Saved data entries:
======

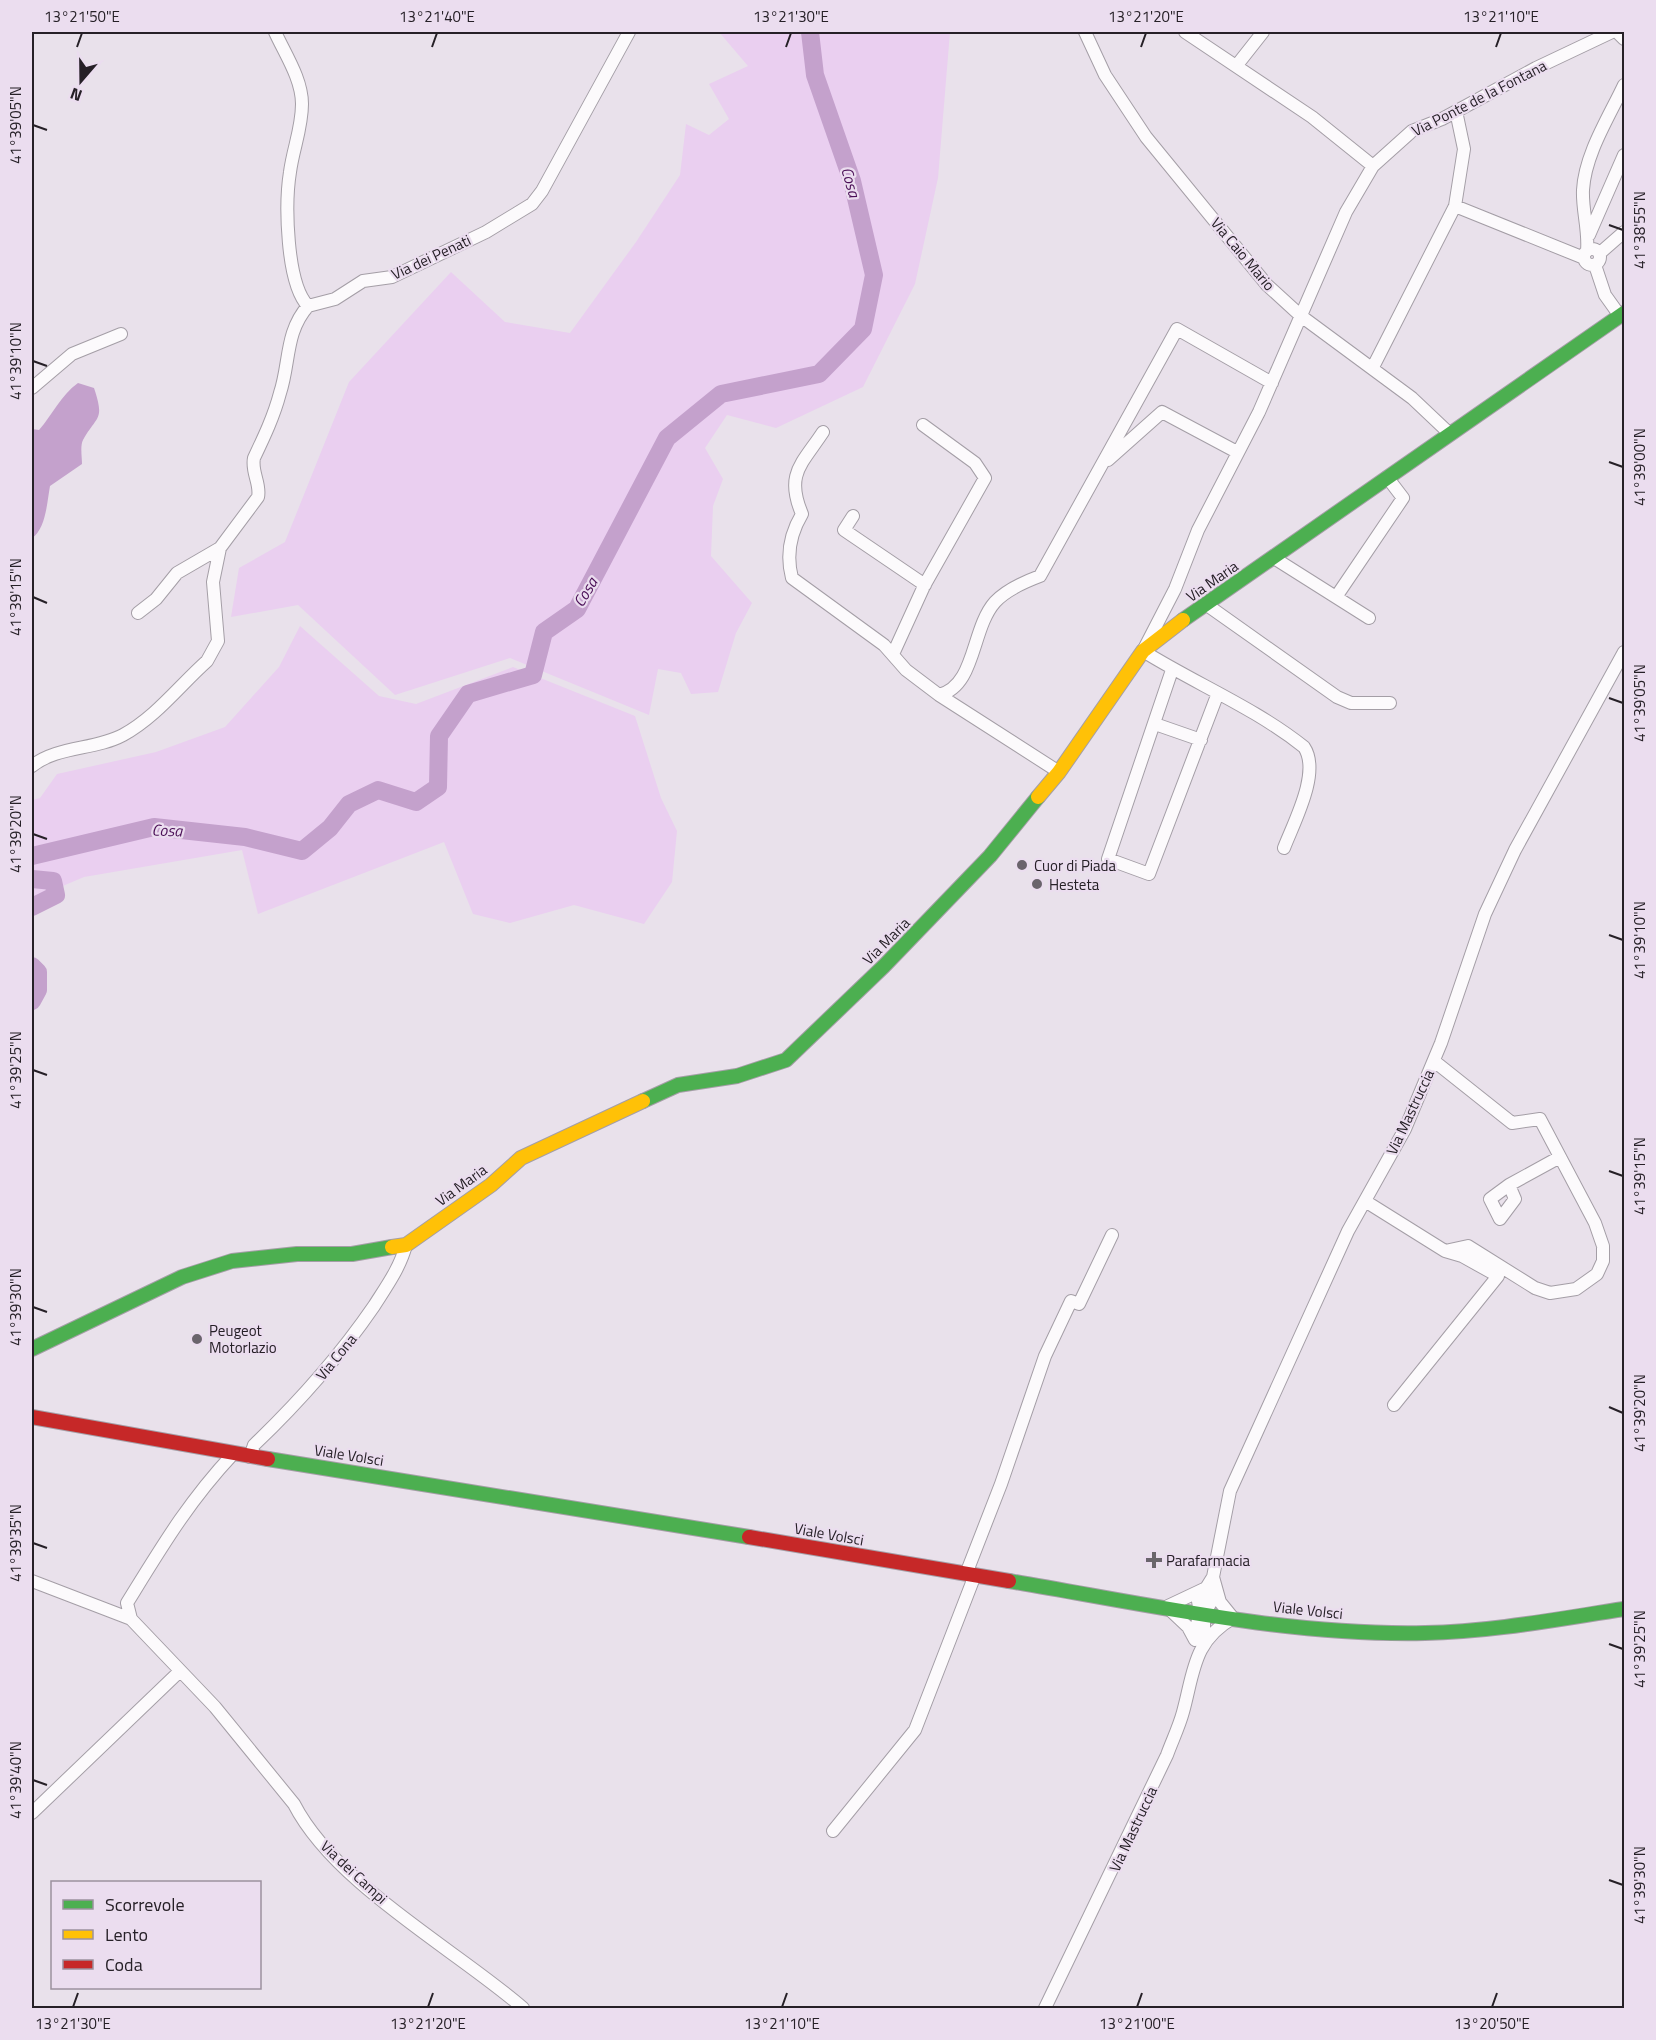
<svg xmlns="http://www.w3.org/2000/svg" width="1656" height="2040" viewBox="0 0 1656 2040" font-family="'Titillium Web',sans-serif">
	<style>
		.green { fill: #eacff0 }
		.water { fill: #c4a1cc }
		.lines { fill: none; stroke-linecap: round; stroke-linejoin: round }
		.river { stroke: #c4a1cc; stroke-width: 18 }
		.street-casing { stroke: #a49ea6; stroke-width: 14 }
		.fast-casing { stroke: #a49ea6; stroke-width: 16 }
		.slow-casing { stroke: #a49ea6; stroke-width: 16 }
		.jam-casing { stroke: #a49ea6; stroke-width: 16 }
		.street { stroke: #fcfafc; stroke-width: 12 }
		.fast { stroke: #4caf50; stroke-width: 14 }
		.slow { stroke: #ffc107; stroke-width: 14 }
		.jam { stroke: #c62828; stroke-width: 14 }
		.ticks { fill: none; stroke: #262027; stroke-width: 2 }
		.poi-dot { fill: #6a646c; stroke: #ebddef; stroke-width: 2 }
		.labels { text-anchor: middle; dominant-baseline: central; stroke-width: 4.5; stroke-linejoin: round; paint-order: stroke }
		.street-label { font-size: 15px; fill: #262027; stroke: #ebddef }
		.poi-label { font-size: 15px; fill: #262027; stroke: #ebddef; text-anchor: start }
		.water-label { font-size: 16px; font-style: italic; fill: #4a0f56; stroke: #ebddef }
		.neatline { fill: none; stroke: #262027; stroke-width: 2 }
		.ticks-label { font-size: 15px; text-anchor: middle; fill: #262027 }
	</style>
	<rect width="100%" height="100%" fill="#e9e1eb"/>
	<path class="green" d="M719 32H950L938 178 915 284 863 387 776 428 727 415 705 448 723 479 713 506 711 556 752 603 736 633 718 692 691 694 681 673 658 669 649 715 510 658 395 695 298 605 231 617 239 568 285 542 349 382 451 272 505 322 570 333 636 242 680 175 686 124 709 135 729 119 709 84 748 66Z
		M300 626 379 696 416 704 513 667 635 716 661 798 677 831 672 882 644 924 574 905 510 923 473 914 444 842 258 914 242 850 84 877 32 899V800L40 798 57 774 156 752 225 727 279 667Z"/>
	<path class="water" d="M78 383 94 388C105 421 97 415 83 440 80 446 82 457 82 464L50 486C47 502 46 529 32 538V429L39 430C53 414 61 395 78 383Z"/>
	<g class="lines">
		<path class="river" d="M32 856 154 827 245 837 302 851 330 828 349 804 378 790 416 802 438 787 439 736 468 694 533 675 544 632 577 609 667 438 721 394 819 374 863 329 874 275 852 181 815 75 810 32
			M32 879 53 881 56 895 32 907
			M32 966 38 972V990L32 1001"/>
		<defs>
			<path id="street" d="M275 32C285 54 302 79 302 104 302 128 293 149 290 172 285 203 286 283 308 306L335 299 363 281 392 277 486 232 532 204 542 191 629 32
				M1085 32 1105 75 1146 137 1267 285 1301 316 1412 398 1449 433
				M1185 32 1312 117 1373 166
				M1617 32 1624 39
				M1237 65 1263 32
				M1455 206 1584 258
				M1589 235 1624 155
				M1584 257a8 8 0 1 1 16 0a8 8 0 1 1-16 0Z
				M1587 251C1589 230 1582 210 1583 190 1585 154 1609 117 1624 85
				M1600 253 1624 232
				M1595 265 1605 295 1620 316
				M1373 367 1455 206 1464 149 1456 111
				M32 388 72 354 121 334
				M823 432C802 464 785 474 802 514 790 534 786 555 792 578L884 645 906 670 939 695C976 686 971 629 995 602 1006 590 1024 582 1040 576L1177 329 1272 383
				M1108 460 1162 412 1237 452
				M853 516 844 530 925 585
				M1274 558 1369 618
				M1336 597 1403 498 1387 477
				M1207 605 1337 697 1351 703H1390
				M138 613 156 599 177 573 220 548
				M893 654 924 586 985 478 975 463 923 425
				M1172 670 1108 859 1149 874 1218 693
				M939 695 1059 772
				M1155 724 1201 740
				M32 766C57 746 95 750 123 735 156 717 179 686 207 661L218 641 213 582 220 548 258 497C261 484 251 472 254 458 264 437 274 416 280 393 290 363 285 332 308 306
				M1284 848C1294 822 1321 772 1304 747 1255 708 1196 684 1143 651L1175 589 1198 530 1259 412 1346 212 1373 166 1412 131 1442 119 1536 68 1612 32
				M1509 1185 1490 1199 1500 1219 1515 1199 1509 1185 1560 1157
				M1365 1201 1445 1251 1468 1246 1535 1288 1550 1293 1576 1289 1597 1274 1603 1261V1246L1595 1223 1540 1119 1512 1123 1434 1061
				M1394 1405 1498 1276 1462 1256 1445 1251
				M233 1454C188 1502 161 1548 127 1603L131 1619 215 1707 294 1804C335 1884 455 1949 523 2008
				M250 1457 254 1445C299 1402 339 1357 374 1306 386 1287 400 1268 406 1245
				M966 1574 1001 1484 1045 1356 1071 1301 1079 1304 1112 1235
				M32 1581 131 1619
				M1168 1606 1204 1589
				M1170 1610 1188 1627 1195 1640
				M1194 1635 1200 1613 1198 1601 1213 1577
				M1204 1641V1614L1210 1604 1214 1586
				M32 1813 180 1671
				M833 1831 915 1730 975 1575
				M1045 2008 1167 1755C1172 1741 1179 1727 1183 1712 1194 1672 1193 1641 1233 1618L1220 1602 1213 1577 1230 1491 1348 1231 1405 1129 1441 1043 1485 914 1515 850 1624 652"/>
			<path id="fast" d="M1183 620 1624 313
				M643 1101 678 1085 737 1076 786 1060 884 966 990 856 1038 797
				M32 1349 182 1277 232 1261 297 1254H352L392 1247
				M268 1459 749 1537
				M1009 1581C1146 1604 1286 1636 1425 1633 1491 1632 1558 1619 1624 1609"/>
			<path id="slow" d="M1038 797 1059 772 1143 651 1183 620
				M392 1247 406 1245 491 1185 521 1158 643 1101"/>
			<path id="jam" d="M32 1417 268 1459
				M749 1537 1009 1581"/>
		</defs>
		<use href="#street" class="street-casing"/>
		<use href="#fast" class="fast-casing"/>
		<use href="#slow" class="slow-casing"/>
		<use href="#jam" class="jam-casing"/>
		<use href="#street" class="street"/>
		<use href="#fast" class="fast"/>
		<use href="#slow" class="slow"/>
		<use href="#jam" class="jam"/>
	</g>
	<path class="ticks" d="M77 47 82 33M432 47 437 33M786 47 791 33M1141 47 1146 33M1496 47 1501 33M33 125 47 130M1609 225 1623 230M33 361 47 366M1609 462 1623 467M33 597 47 603M1609 698 1623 703M33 834 47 839M1609 935 1623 940M33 1070 47 1075M1609 1171 1623 1176M33 1307 47 1312M1609 1407 1623 1413M33 1543 47 1548M1609 1644 1623 1649M33 1780 47 1785M1609 1880 1623 1885M73 2007 78 1993M428 2007 433 1993M782 2007 787 1993M1137 2007 1142 1993M1492 2007 1497 1993"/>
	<g class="poi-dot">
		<circle cx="1022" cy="865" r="6"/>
		<circle cx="1037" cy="884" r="6"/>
		<circle cx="197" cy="1339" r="6"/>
		<path d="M1151 1551h6v6h6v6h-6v6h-6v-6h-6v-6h6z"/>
	</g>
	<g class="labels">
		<g class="street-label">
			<text transform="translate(1479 98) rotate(-27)">Via Ponte de la Fontana</text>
			<text transform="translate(1243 254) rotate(50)">Via Caio Mario</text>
			<text transform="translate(431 257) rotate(-25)">Via dei Penati</text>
			<text transform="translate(1212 581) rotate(-35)">Via Maria</text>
			<text transform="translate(886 941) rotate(-45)">Via Maria</text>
			<text transform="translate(1410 1112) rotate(-65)">Via Mastruccia</text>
			<text transform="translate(461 1185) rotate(-36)">Via Maria</text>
			<text transform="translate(336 1357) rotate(-51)">Via Cona</text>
			<text transform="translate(349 1455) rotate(9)">Viale Volsci</text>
			<text transform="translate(829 1534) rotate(10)">Viale Volsci</text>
			<text transform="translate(1308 1610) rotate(6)">Viale Volsci</text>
			<text transform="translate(1133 1829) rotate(-65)">Via Mastruccia</text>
			<text transform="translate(354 1872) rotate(43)">Via dei Campi</text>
		</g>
		<g class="poi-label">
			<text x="1034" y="865">Cuor di Piada</text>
			<text x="1049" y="884">Hesteta</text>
			<text x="209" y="1330">Peugeot<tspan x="209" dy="17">Motorlazio</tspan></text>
			<text x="1166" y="1560">Parafarmacia</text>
		</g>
		<g class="water-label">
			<text transform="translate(851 182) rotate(74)">Cosa</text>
			<text transform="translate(585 592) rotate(-59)">Cosa</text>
			<text transform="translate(167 830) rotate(2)">Cosa</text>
		</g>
	</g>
	<rect width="1656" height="2040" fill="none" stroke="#ebddef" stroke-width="66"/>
	<rect x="51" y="1881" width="210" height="108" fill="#ebddef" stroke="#9c919f" stroke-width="1.5"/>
	<rect x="63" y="1900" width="30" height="9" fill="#4caf50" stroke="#9c919f" stroke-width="1.5"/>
	<text x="105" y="1911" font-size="18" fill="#262027">Scorrevole</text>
	<rect x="63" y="1930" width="30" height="9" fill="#ffc107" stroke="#9c919f" stroke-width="1.5"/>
	<text x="105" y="1941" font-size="18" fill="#262027">Lento</text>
	<rect x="63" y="1960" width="30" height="9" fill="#c62828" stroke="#9c919f" stroke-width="1.5"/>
	<text x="105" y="1971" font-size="18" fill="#262027">Coda</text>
	<g transform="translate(81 81) rotate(200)" stroke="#ebddef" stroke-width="4.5" paint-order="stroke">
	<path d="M0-4.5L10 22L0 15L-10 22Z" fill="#262027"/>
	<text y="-9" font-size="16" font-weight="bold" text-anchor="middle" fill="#262027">N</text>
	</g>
	<rect x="33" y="33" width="1590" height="1974" class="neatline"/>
	<g class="ticks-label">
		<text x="82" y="22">13°21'50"E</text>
		<text x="437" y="22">13°21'40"E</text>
		<text x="791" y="22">13°21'30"E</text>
		<text x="1146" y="22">13°21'20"E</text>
		<text x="1501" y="22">13°21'10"E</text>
		<text transform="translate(16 125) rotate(-90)" y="5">41°39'05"N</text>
		<text transform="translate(1640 230) rotate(-90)" y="5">41°38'55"N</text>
		<text transform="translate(16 361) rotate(-90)" y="5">41°39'10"N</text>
		<text transform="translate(1640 467) rotate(-90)" y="5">41°39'00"N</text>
		<text transform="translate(16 597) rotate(-90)" y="5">41°39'15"N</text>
		<text transform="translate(1640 703) rotate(-90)" y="5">41°39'05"N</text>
		<text transform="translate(16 834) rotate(-90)" y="5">41°39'20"N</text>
		<text transform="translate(1640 940) rotate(-90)" y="5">41°39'10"N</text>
		<text transform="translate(16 1070) rotate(-90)" y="5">41°39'25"N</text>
		<text transform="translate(1640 1176) rotate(-90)" y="5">41°39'15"N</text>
		<text transform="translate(16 1307) rotate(-90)" y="5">41°39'30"N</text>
		<text transform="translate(1640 1413) rotate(-90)" y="5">41°39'20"N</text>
		<text transform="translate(16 1543) rotate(-90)" y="5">41°39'35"N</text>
		<text transform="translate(1640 1649) rotate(-90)" y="5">41°39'25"N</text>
		<text transform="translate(16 1780) rotate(-90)" y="5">41°39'40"N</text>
		<text transform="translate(1640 1885) rotate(-90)" y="5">41°39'30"N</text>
		<text x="73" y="2029">13°21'30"E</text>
		<text x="428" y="2029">13°21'20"E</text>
		<text x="782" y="2029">13°21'10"E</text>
		<text x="1137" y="2029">13°21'00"E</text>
		<text x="1492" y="2029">13°20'50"E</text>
	</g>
</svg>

======

Instructions for the task -
Looking over the entries above, how many lines contain the string "linejoin"? State the number and nothing else.

Response -
2